EDA

Description of EDA (Exploratory Data Analysis)

Exploratory Data Analysis refers to the critical process of performing initial investigations on data so as to discover patterns, to spot anomalies, to test hypothesis and to check assumptions with the help of summary statistics and graphical representations.
Exploratory data analysis (EDA) is an approach to analyzing data sets to summarize their main characteristics, often with visual methods.
A statistical model can be used or not, but primarily EDA is for seeing what the data can tell us beyond the formal modeling or hypothesis testing task.
Exploratory data analysis was promoted by John Tukey to encourage statisticians to explore the data, and possibly formulate hypotheses that could lead to new data collection and experiments.

Role / Importance

An important key component to any data science task frequently undervalued is the exploratory data analysis (EDA).
At a high level, EDA is the practice of describing the data by means of statistical and visualization techniques to bring important aspects of that data into focus for further analysis.
This involves looking at your data set from many angles, describing it, and summarizing it without making any assumptions about its contents.
This is a significant step to take before diving into machine learning or statistical modeling, to make sure the data are really what they are claimed to be and that there are no obvious problems.
EDA should be part of the way data science operates in your organization.

PROBLEM

About data set

The datasets consist of several medical predictor (independent) variables and one target (dependent) variable, Outcome.
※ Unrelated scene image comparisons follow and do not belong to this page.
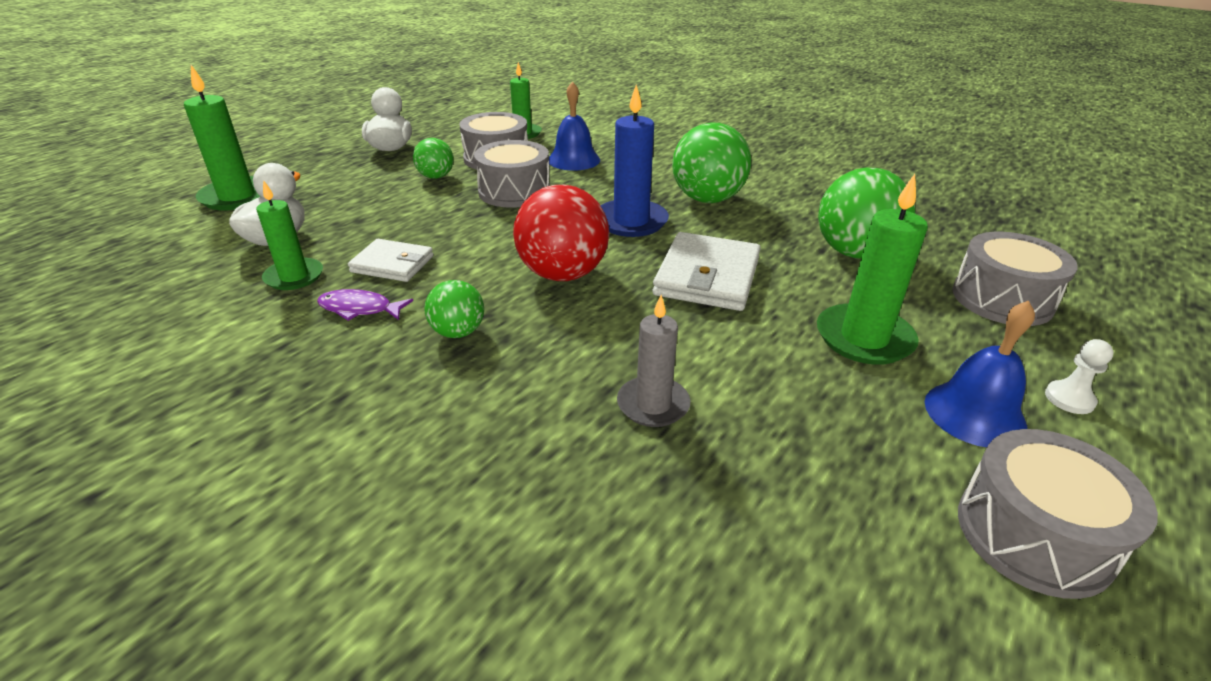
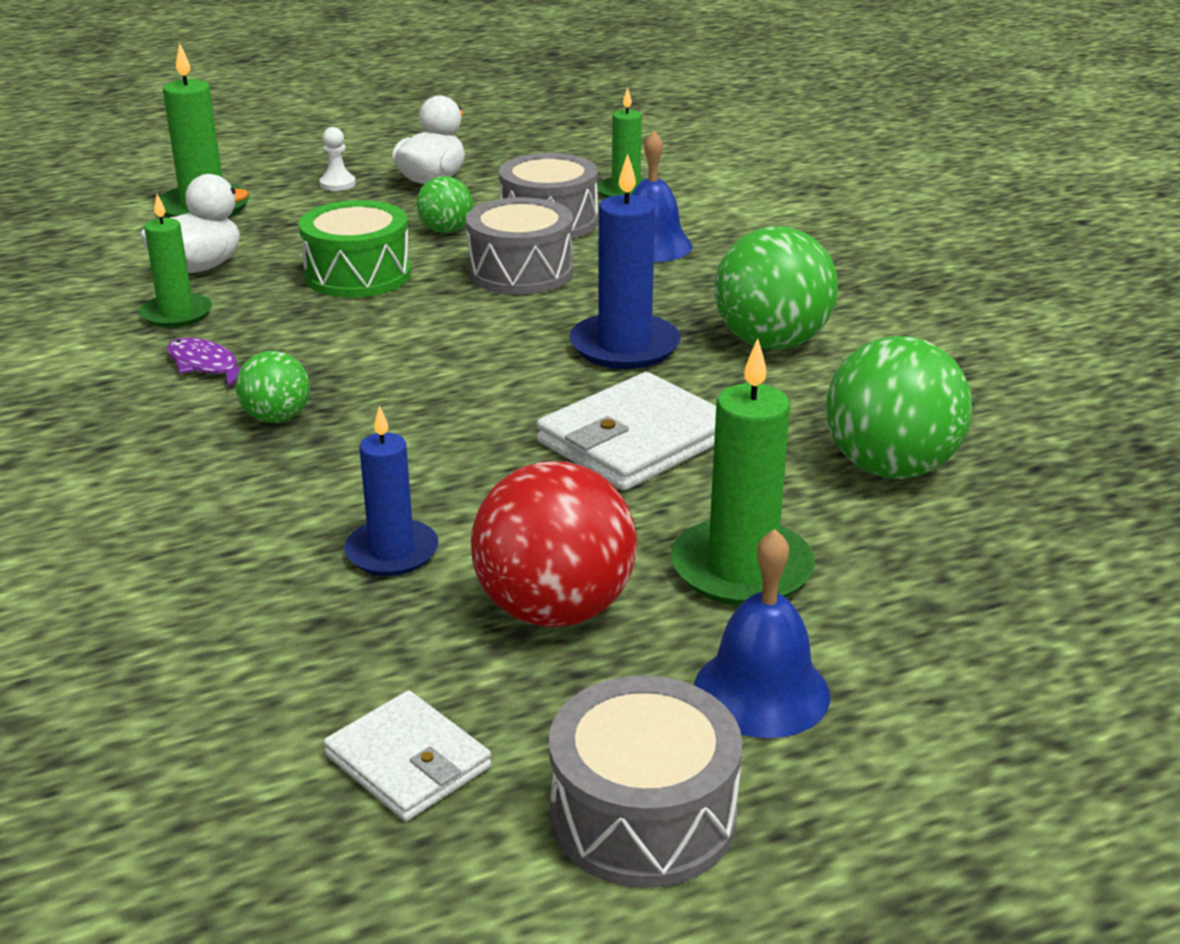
camera: 30 degrees right, 5 degrees down
(392, 264) = (286, 326): white wallet -> white wallet (408, 761)
(406, 217) = (358, 275): none -> green drum
(562, 274) = (460, 388): red ball -> red ball (555, 610)
(653, 405) = (392, 552): grey candle -> blue candle
(1002, 299) = (1028, 588): grey drum -> none
(1069, 399) = (923, 724): white pawn -> white pawn (337, 184)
Independent variables include the number of pregnancies the patient has had, their BMI, insulin level, age, and so on.

Data Description

Pregnancies: Number of times pregnant
Glucose: Plasma glucose concentration 2 hours in an oral glucose tolerance test
BloodPressure: Diastolic blood pressure (mm Hg)
SkinThickness: Triceps skin fold thickness (mm)
Insulin: 2-Hour serum insulin (mu U / ml)
BMI: Body mass index (weight in kg / (height in m) ^ 2)
DiabetesPedigreeFunction: Diabetes pedigree function
Age: Age (years)
Outcome: Class variable (0 or 1)

1 indicates diabetes is present

Perform Exploratory data analysis and give your analytical observations using numerical and graphical summaries for given data set.

Source Code

diabet<-read.csv('C:/Semester 6/Data Science/EDA/diabetes.csv')
head(diabet)  
str(diabet)
summary(diabet)
diabet[1:10,]
diabet[,1:2]
diabet[1:10,1:2]
newdata1<-subset(diabet,diabet$Outcome=="1")
newdata1
newdata2<-subset(diabet,diabet$Pregnancies=="1" &diabet$Outcome=="0")
newdata2
newdata3<-subset(diabet,diabet$Pregnancies=="1" | diabet$Outcome=="0",select=c(1,2))
newdata3
newdata4<-diabet[order(diabet$BMI), ]
newdata4
newdata5<-diabet[order(-diabet$BMI),]
newdata5
newdata6<-aggregate(BMI~Outcome,data=diabet,FUN=mean)
newdata6
names(diabet)
colSums(is.na(diabet))
hist(diabet$BMI,col='RED')
plot(diabet$BMI)
boxplot(diabet$BMI)
mean(diabet$BMI)
median(diabet$BMI)
max(diabet$BMI)
min(diabet$BMI)
boxplot(newdata2$SkinThickness)
data<-read.csv('C:/Semester 6/Data Science/EDA/diabetes.csv')
attach(data)
data
class(BMI)
table(Outcome)
count<-table(Outcome)
barplot(count,col=2)
pie(count)
table(Pregnancies)
count<-table(Pregnancies)
barplot(count)
pie(count)

Output

Data read

When we use head: 1-6 lines of dataset will be produced

str will show the strings

Summary summarizes diabet dataset

Displays the range from dataset from 1-10

Displays the columns 1 and 2 from dataset

Displays 10 data from column 1 and 2

The dataset whose outcome is 1 is displayed

The dataset whose outcome is 0 and value of pregnancies column which is 1 is displayed

The dataset whose outcome is 0 and value of pregnancies column which is 1 and only 1st and 2nd column of data is displayed

The dataset is sorted (i.e all rows are sorted).

Sorts the BMI data

It takes diabet table calculates the mean and aggregates the BMI data

names of the title(rows) of diabet table

ColSums Form row and column sums and means for numeric arrays and set the elements of diabet table to 0

hist computes a histogram of the given data values. If plot = TRUE, the resulting object of class "histogram" is plotted by plot.histogram, before it is returned.